[1] Ottin was responsible for the assembly in 1834 of the vast surtout de table of hunting vignettes, commissioned for the Tuileries Garden by Louis-Philippe's heir, Ferdinand-Philippe, duc d'Orléans, and entrusted to the supervision of Claude-Aimé Chenavard, who gave much of the sculptural work to Antoine-Louis Barye, the celebrated animalier.
[1] His 1846 "Indian Hunter Surprised by a Boa" in bronze resulted in the awarding of a medal and was a featured piece under the center dome of the New York Crystal Palace in 1853,[4] and was later mounted at Fontainebleau Chateau outside Paris.

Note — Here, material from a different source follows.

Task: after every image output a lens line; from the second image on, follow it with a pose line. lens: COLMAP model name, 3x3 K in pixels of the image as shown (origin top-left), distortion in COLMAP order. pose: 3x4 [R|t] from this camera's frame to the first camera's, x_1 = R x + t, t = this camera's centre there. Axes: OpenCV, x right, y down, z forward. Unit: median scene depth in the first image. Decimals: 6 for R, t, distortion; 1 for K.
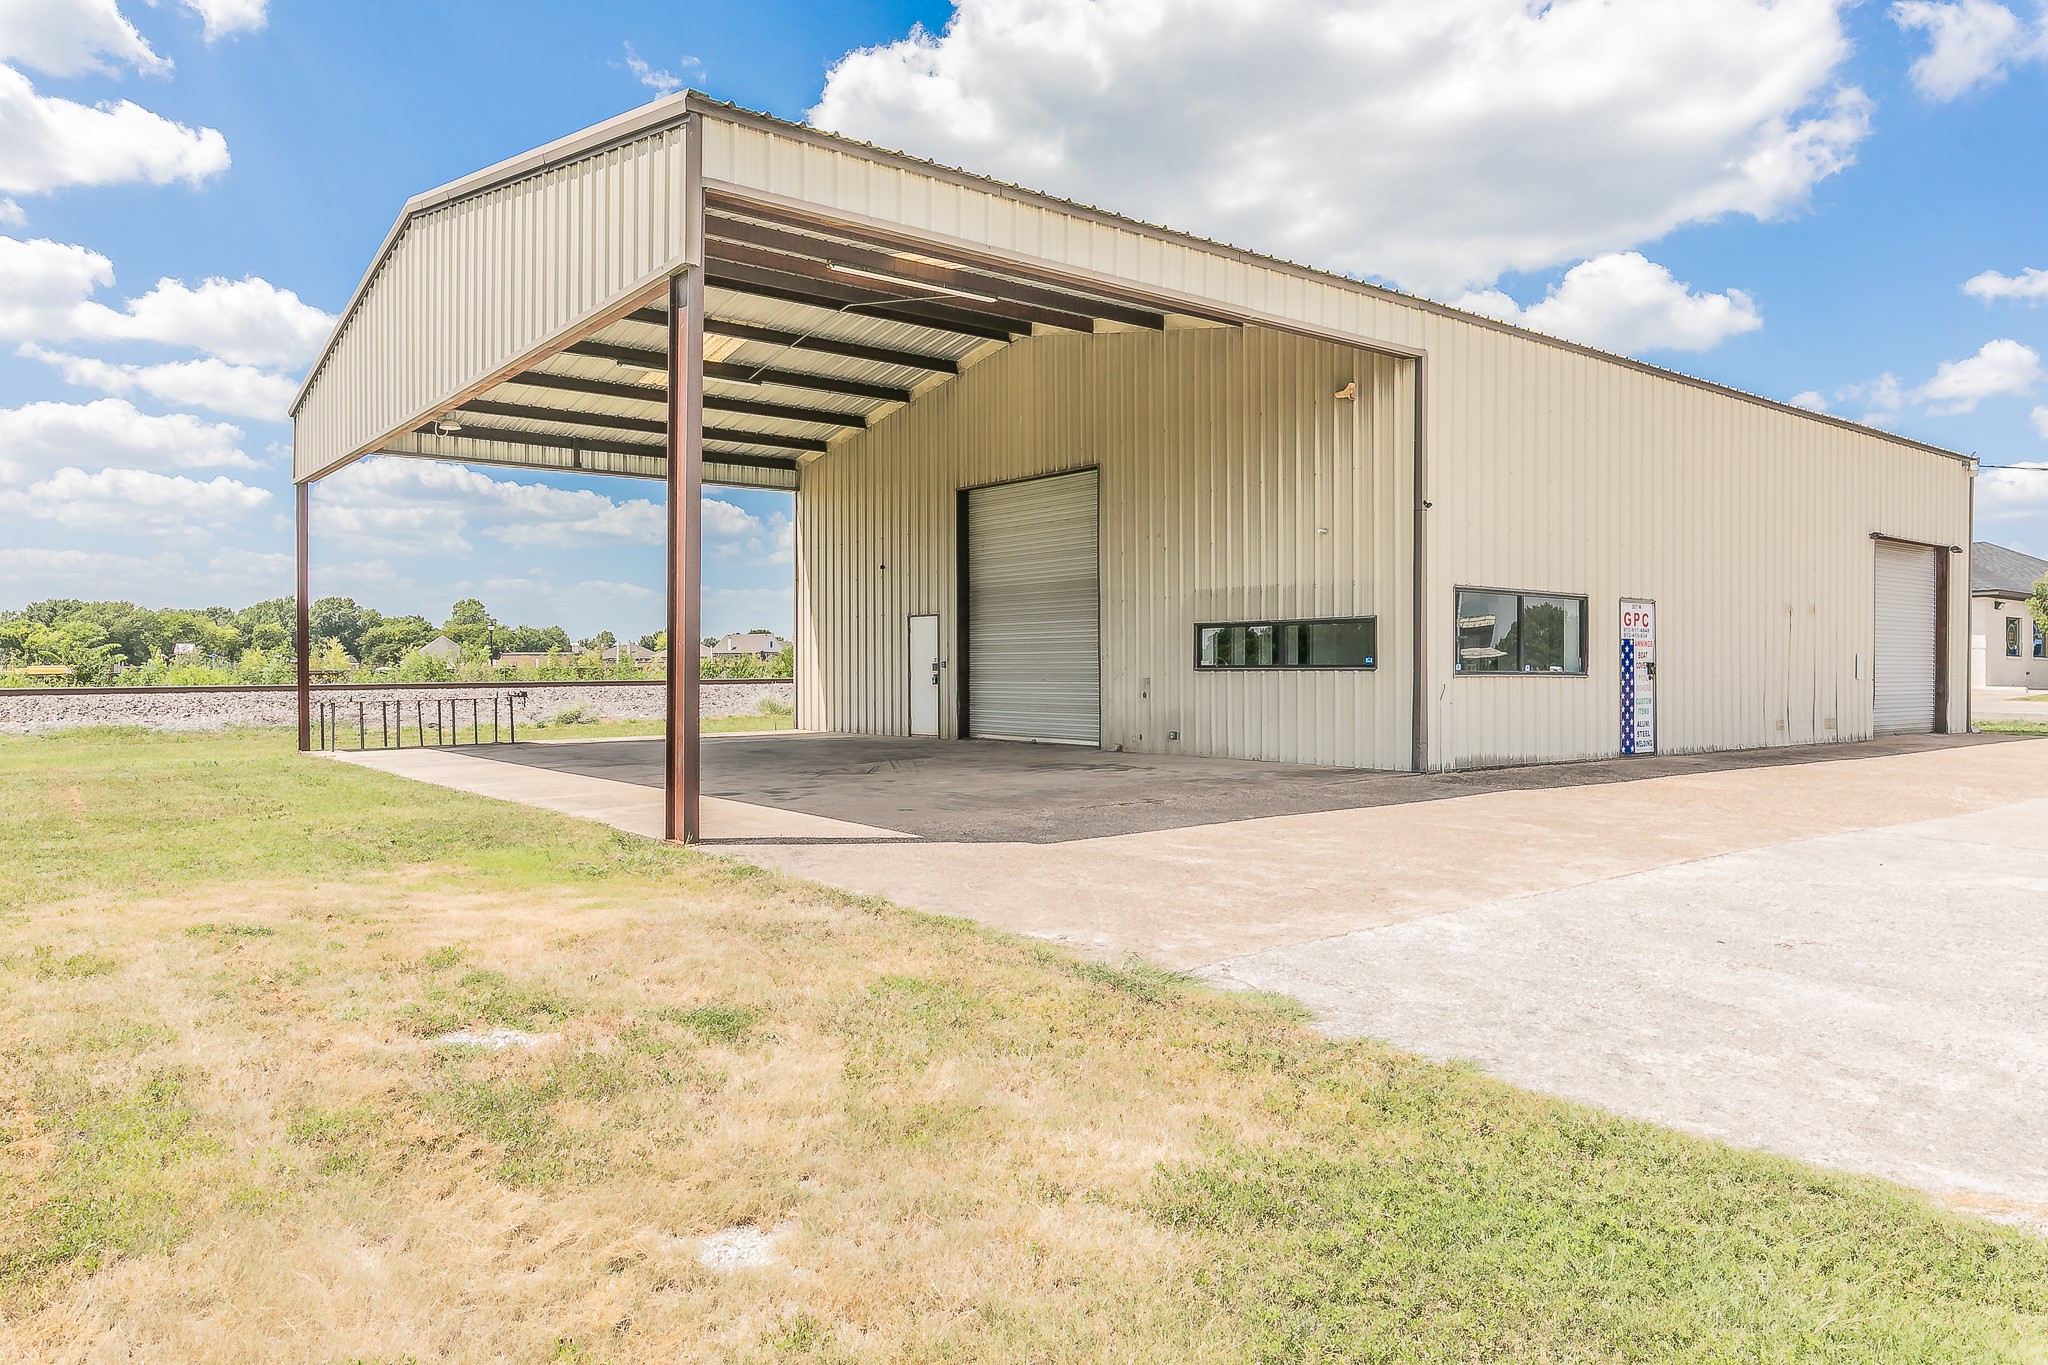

Ottin's Laure de Noves (1850), Petrarch's Laura, is one of a series of Queens of France and historical ladies that had been commissioned for the Jardin du Luxembourg under Louis-Philippe.
In 1866 he was commissioned to provide a sculptural centrepiece for the Medici Fountain in the Jardin du Luxembourg, one of the few survivals of Salomon de Brosse's gardens for Marie de Medici; the nymphaeum of rockwork in an architectural frame was being moved from its former location to make way for widening of a carriageway, part of Baron Haussmann's improvements.
He also provided standing females representing northern French cities for the less-demanding programme of the Gare du Nord[6] Among similar commissions are his statues of Euthymenes and Pytheas for the Bourse, Marseille.